III DOMENICA di PASQUA . 10 aprile

a cura di don Giuseppe

Prima lettura. Atti 5,27-32.40-41

In quei giorni, il sommo sacerdote interrogò gli apostoli dicendo: «Non vi avevamo espressamente proibito di insegnare in questo nome? Ed ecco, avete riempito Gerusalemme del vostro insegnamento e volete far ricadere su di noi il sangue di quest’uomo». Rispose allora Pietro insieme agli apostoli: «Bisogna obbedire a Dio invece che agli uomini. Il Dio dei nostri padri ha risuscitato Gesù, che voi avete ucciso appendendolo a una croce. Dio lo ha innalzato alla sua destra come capo e salvatore, per dare a Israele conversione e perdono dei peccati. E di questi fatti siamo testimoni noi e lo Spirito Santo, che Dio ha dato a quelli che gli obbediscono». Fecero flagellare [gli apostoli] e ordinarono loro di non parlare nel nome di Gesù. Quindi li rimisero in libertà.
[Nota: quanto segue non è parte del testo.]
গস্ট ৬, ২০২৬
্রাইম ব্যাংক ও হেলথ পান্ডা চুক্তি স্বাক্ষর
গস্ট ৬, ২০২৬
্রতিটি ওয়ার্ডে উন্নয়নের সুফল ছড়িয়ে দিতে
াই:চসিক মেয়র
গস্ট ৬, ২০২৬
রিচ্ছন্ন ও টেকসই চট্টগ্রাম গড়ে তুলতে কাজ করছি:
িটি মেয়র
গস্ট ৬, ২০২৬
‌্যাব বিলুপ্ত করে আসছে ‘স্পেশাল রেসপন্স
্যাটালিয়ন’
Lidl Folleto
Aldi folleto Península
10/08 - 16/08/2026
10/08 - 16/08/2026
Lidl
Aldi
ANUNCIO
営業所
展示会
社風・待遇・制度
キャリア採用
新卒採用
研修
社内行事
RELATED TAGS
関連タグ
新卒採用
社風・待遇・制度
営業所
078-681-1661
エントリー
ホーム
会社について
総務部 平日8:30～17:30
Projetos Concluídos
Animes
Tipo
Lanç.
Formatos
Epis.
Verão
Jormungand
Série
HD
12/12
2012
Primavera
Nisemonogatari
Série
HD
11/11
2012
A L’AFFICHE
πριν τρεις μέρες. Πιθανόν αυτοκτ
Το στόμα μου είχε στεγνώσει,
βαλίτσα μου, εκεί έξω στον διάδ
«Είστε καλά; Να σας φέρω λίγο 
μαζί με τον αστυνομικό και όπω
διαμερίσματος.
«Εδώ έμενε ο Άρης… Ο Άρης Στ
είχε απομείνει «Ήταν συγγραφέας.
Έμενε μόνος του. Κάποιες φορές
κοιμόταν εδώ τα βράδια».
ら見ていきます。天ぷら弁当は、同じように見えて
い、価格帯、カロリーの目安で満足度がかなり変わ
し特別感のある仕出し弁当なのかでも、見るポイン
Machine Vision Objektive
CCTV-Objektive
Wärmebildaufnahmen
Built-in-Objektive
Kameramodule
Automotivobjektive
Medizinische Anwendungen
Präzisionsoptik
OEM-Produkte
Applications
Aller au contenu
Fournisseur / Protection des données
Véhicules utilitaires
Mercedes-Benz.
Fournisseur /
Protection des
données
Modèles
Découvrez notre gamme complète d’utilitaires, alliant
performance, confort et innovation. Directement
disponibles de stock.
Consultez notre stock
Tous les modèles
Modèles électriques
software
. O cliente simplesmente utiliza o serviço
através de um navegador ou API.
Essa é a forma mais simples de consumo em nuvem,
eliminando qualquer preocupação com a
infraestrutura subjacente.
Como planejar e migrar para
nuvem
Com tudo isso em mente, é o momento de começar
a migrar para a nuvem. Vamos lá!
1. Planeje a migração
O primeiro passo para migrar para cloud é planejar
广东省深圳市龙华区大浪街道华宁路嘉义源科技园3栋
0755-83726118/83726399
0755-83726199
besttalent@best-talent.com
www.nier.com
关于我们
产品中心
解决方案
Essi allora se ne andarono via dal Sinedrio, lieti di essere stati giudicati degni di subire oltraggi per il nome di Gesù.

Uno scenario di luce e di tenebre accompagna fin dall’inizio il cammino della Chiesa: cresce presso il popolo il favore di cui gode la prima comunità cristiana (vv. 14 – 16), ma aumenta anche il livore delle autorità giudaiche, che arrivano persino alla persecuzione. Mentre si susseguono arresti, interogatori e minacce, risplende sempre di più l’opera dello Spirito Santo negli apostoli. Condotti per la seconda volta davanti al sinedrio, danno prova di libertà e di coraggio. Unico il criterio delle loro azioni: obedire a Dio, nulla anteporre a lui e alla sua testimonianza (cfr. vv. 28s.). questa assenza di paura rende ancora più incisiva ed efficace la loro confessione e la loro predicazione. Pietro si proclama ancora una volta il kērygma (vv. 30-39), e di nuovo attribuisce ai capi del popolo la responsabilità nella morte di Gesù (responsabilità che essi vorrebbero declinare: v. 28b). non si tratta però di una accusa sterile, quasi un rigettare su altri anche la propria colpa. Infatti la parte fondamentale del suo discorso è da cercare nell’affermazione che spiega la finalità dell’agire di Dio: “Per dare a Israele la grazia della conversione e il perdono dei peccati”. Altre colte Pietro ha accusato l’uditorio della crocifissione di Cristo, ma sempre il testo sacro annota che, pentendosi e accogliendo le sue parole, “molti credettero”. Quando il cuore è trafitto dal pentimento (2,37) il dono di Dio diventa sovrabbondante. Solo quando la Parola è ostinatamente rifiutata il cuore si indurisce fino alla violenza (5,33.40). è compito degli apostoli continuare nella predicazione pur in mezzo alle persecuzioni, fortificati dallo Spirito, il quale li conferma (v. 32) e li colma di gioia (v. 41). Fin d’ora essi vivono la beatitudine proclamata dal Signore Gesù e trovano la loro ricompensa nell’amore al suo nome (Mt 5,10-12).